MATERIAL SUPPLIED START

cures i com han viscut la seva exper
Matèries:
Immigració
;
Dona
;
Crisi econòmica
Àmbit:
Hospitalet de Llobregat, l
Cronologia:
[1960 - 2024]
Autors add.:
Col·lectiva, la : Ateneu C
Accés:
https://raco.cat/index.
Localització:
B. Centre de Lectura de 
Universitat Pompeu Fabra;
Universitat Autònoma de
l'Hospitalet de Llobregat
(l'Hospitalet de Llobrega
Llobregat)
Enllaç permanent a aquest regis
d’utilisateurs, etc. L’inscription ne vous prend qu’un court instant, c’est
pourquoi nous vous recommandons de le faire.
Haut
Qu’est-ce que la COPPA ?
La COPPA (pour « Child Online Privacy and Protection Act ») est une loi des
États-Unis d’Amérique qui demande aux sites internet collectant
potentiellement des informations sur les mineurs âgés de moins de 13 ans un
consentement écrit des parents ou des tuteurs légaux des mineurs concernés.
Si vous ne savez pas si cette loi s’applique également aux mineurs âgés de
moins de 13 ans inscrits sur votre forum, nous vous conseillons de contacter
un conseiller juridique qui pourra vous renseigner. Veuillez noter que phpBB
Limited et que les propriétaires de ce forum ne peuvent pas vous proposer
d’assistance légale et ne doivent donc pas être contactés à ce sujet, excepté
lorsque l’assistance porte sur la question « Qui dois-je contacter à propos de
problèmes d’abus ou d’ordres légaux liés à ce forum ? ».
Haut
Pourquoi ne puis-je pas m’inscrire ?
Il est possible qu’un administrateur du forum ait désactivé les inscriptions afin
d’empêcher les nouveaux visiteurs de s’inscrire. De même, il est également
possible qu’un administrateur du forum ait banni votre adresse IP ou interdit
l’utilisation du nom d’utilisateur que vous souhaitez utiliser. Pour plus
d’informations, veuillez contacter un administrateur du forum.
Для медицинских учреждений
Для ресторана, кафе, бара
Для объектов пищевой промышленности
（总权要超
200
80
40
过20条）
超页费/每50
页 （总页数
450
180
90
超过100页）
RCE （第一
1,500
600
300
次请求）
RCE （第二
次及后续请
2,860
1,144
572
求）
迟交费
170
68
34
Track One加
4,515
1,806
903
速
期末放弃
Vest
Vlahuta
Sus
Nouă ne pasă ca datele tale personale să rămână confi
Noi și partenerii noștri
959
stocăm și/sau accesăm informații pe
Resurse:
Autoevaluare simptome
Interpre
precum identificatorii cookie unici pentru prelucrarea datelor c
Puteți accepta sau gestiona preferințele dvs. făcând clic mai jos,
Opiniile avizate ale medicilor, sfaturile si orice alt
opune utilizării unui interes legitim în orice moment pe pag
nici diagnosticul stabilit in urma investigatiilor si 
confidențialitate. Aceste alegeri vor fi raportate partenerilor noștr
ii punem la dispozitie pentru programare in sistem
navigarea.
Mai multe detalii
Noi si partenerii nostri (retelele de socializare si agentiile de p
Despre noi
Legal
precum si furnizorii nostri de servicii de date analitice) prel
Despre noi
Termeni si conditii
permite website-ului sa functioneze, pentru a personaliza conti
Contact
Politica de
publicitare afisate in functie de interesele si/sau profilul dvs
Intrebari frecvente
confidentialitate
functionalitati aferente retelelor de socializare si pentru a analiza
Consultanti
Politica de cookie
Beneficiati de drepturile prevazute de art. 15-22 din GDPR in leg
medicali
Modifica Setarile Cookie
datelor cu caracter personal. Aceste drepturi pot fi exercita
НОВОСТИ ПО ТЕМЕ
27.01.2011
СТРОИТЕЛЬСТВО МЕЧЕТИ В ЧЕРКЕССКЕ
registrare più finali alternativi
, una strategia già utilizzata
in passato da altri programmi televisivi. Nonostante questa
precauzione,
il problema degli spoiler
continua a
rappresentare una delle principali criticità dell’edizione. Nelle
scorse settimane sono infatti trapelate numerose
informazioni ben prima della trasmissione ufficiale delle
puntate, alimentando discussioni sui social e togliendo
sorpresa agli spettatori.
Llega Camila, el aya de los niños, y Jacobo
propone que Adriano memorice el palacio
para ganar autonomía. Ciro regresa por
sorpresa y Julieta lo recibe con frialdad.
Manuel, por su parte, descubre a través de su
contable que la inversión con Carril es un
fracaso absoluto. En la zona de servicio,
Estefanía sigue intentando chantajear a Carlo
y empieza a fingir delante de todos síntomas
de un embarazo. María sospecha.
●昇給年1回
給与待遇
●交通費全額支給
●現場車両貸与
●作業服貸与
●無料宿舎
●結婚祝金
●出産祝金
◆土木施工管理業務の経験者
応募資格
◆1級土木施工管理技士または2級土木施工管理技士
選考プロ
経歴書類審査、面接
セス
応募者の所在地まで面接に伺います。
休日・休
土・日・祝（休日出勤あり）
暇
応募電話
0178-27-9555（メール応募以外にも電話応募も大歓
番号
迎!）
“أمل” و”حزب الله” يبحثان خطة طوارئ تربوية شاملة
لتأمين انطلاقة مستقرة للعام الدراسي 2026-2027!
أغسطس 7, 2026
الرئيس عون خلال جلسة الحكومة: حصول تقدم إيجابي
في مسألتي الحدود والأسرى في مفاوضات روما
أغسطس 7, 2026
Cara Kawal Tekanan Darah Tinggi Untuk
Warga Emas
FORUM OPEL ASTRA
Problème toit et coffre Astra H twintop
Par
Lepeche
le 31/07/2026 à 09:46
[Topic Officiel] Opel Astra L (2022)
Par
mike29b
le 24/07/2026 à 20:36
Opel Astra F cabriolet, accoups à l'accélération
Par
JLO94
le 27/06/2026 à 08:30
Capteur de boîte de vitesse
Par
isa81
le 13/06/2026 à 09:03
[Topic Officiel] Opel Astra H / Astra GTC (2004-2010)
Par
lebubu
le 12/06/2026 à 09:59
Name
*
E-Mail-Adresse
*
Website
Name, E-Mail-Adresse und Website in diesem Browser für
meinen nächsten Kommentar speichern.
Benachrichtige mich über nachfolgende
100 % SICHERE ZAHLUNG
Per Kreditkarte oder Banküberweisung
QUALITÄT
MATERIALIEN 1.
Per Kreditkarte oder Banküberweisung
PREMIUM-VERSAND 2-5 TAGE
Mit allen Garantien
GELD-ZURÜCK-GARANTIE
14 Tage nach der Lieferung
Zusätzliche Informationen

MATERIAL SUPPLIED END

Write out every line of the records above, keeping each character unchanged.

▸ **WRITTEN ANSWER**:
cures i com han viscut la seva exper
Matèries:
Immigració
;
Dona
;
Crisi econòmica
Àmbit:
Hospitalet de Llobregat, l
Cronologia:
[1960 - 2024]
Autors add.:
Col·lectiva, la : Ateneu C
Accés:
https://raco.cat/index.
Localització:
B. Centre de Lectura de 
Universitat Pompeu Fabra;
Universitat Autònoma de
l'Hospitalet de Llobregat
(l'Hospitalet de Llobrega
Llobregat)
Enllaç permanent a aquest regis
d’utilisateurs, etc. L’inscription ne vous prend qu’un court instant, c’est
pourquoi nous vous recommandons de le faire.
Haut
Qu’est-ce que la COPPA ?
La COPPA (pour « Child Online Privacy and Protection Act ») est une loi des
États-Unis d’Amérique qui demande aux sites internet collectant
potentiellement des informations sur les mineurs âgés de moins de 13 ans un
consentement écrit des parents ou des tuteurs légaux des mineurs concernés.
Si vous ne savez pas si cette loi s’applique également aux mineurs âgés de
moins de 13 ans inscrits sur votre forum, nous vous conseillons de contacter
un conseiller juridique qui pourra vous renseigner. Veuillez noter que phpBB
Limited et que les propriétaires de ce forum ne peuvent pas vous proposer
d’assistance légale et ne doivent donc pas être contactés à ce sujet, excepté
lorsque l’assistance porte sur la question « Qui dois-je contacter à propos de
problèmes d’abus ou d’ordres légaux liés à ce forum ? ».
Haut
Pourquoi ne puis-je pas m’inscrire ?
Il est possible qu’un administrateur du forum ait désactivé les inscriptions afin
d’empêcher les nouveaux visiteurs de s’inscrire. De même, il est également
possible qu’un administrateur du forum ait banni votre adresse IP ou interdit
l’utilisation du nom d’utilisateur que vous souhaitez utiliser. Pour plus
d’informations, veuillez contacter un administrateur du forum.
Для медицинских учреждений
Для ресторана, кафе, бара
Для объектов пищевой промышленности
（总权要超
200
80
40
过20条）
超页费/每50
页 （总页数
450
180
90
超过100页）
RCE （第一
1,500
600
300
次请求）
RCE （第二
次及后续请
2,860
1,144
572
求）
迟交费
170
68
34
Track One加
4,515
1,806
903
速
期末放弃
Vest
Vlahuta
Sus
Nouă ne pasă ca datele tale personale să rămână confi
Noi și partenerii noștri
959
stocăm și/sau accesăm informații pe
Resurse:
Autoevaluare simptome
Interpre
precum identificatorii cookie unici pentru prelucrarea datelor c
Puteți accepta sau gestiona preferințele dvs. făcând clic mai jos,
Opiniile avizate ale medicilor, sfaturile si orice alt
opune utilizării unui interes legitim în orice moment pe pag
nici diagnosticul stabilit in urma investigatiilor si 
confidențialitate. Aceste alegeri vor fi raportate partenerilor noștr
ii punem la dispozitie pentru programare in sistem
navigarea.
Mai multe detalii
Noi si partenerii nostri (retelele de socializare si agentiile de p
Despre noi
Legal
precum si furnizorii nostri de servicii de date analitice) prel
Despre noi
Termeni si conditii
permite website-ului sa functioneze, pentru a personaliza conti
Contact
Politica de
publicitare afisate in functie de interesele si/sau profilul dvs
Intrebari frecvente
confidentialitate
functionalitati aferente retelelor de socializare si pentru a analiza
Consultanti
Politica de cookie
Beneficiati de drepturile prevazute de art. 15-22 din GDPR in leg
medicali
Modifica Setarile Cookie
datelor cu caracter personal. Aceste drepturi pot fi exercita
НОВОСТИ ПО ТЕМЕ
27.01.2011
СТРОИТЕЛЬСТВО МЕЧЕТИ В ЧЕРКЕССКЕ
registrare più finali alternativi
, una strategia già utilizzata
in passato da altri programmi televisivi. Nonostante questa
precauzione,
il problema degli spoiler
continua a
rappresentare una delle principali criticità dell’edizione. Nelle
scorse settimane sono infatti trapelate numerose
informazioni ben prima della trasmissione ufficiale delle
puntate, alimentando discussioni sui social e togliendo
sorpresa agli spettatori.
Llega Camila, el aya de los niños, y Jacobo
propone que Adriano memorice el palacio
para ganar autonomía. Ciro regresa por
sorpresa y Julieta lo recibe con frialdad.
Manuel, por su parte, descubre a través de su
contable que la inversión con Carril es un
fracaso absoluto. En la zona de servicio,
Estefanía sigue intentando chantajear a Carlo
y empieza a fingir delante de todos síntomas
de un embarazo. María sospecha.
●昇給年1回
給与待遇
●交通費全額支給
●現場車両貸与
●作業服貸与
●無料宿舎
●結婚祝金
●出産祝金
◆土木施工管理業務の経験者
応募資格
◆1級土木施工管理技士または2級土木施工管理技士
選考プロ
経歴書類審査、面接
セス
応募者の所在地まで面接に伺います。
休日・休
土・日・祝（休日出勤あり）
暇
応募電話
0178-27-9555（メール応募以外にも電話応募も大歓
番号
迎!）
“أمل” و”حزب الله” يبحثان خطة طوارئ تربوية شاملة
لتأمين انطلاقة مستقرة للعام الدراسي 2026-2027!
أغسطس 7, 2026
الرئيس عون خلال جلسة الحكومة: حصول تقدم إيجابي
في مسألتي الحدود والأسرى في مفاوضات روما
أغسطس 7, 2026
Cara Kawal Tekanan Darah Tinggi Untuk
Warga Emas
FORUM OPEL ASTRA
Problème toit et coffre Astra H twintop
Par
Lepeche
le 31/07/2026 à 09:46
[Topic Officiel] Opel Astra L (2022)
Par
mike29b
le 24/07/2026 à 20:36
Opel Astra F cabriolet, accoups à l'accélération
Par
JLO94
le 27/06/2026 à 08:30
Capteur de boîte de vitesse
Par
isa81
le 13/06/2026 à 09:03
[Topic Officiel] Opel Astra H / Astra GTC (2004-2010)
Par
lebubu
le 12/06/2026 à 09:59
Name
*
E-Mail-Adresse
*
Website
Name, E-Mail-Adresse und Website in diesem Browser für
meinen nächsten Kommentar speichern.
Benachrichtige mich über nachfolgende
100 % SICHERE ZAHLUNG
Per Kreditkarte oder Banküberweisung
QUALITÄT
MATERIALIEN 1.
Per Kreditkarte oder Banküberweisung
PREMIUM-VERSAND 2-5 TAGE
Mit allen Garantien
GELD-ZURÜCK-GARANTIE
14 Tage nach der Lieferung
Zusätzliche Informationen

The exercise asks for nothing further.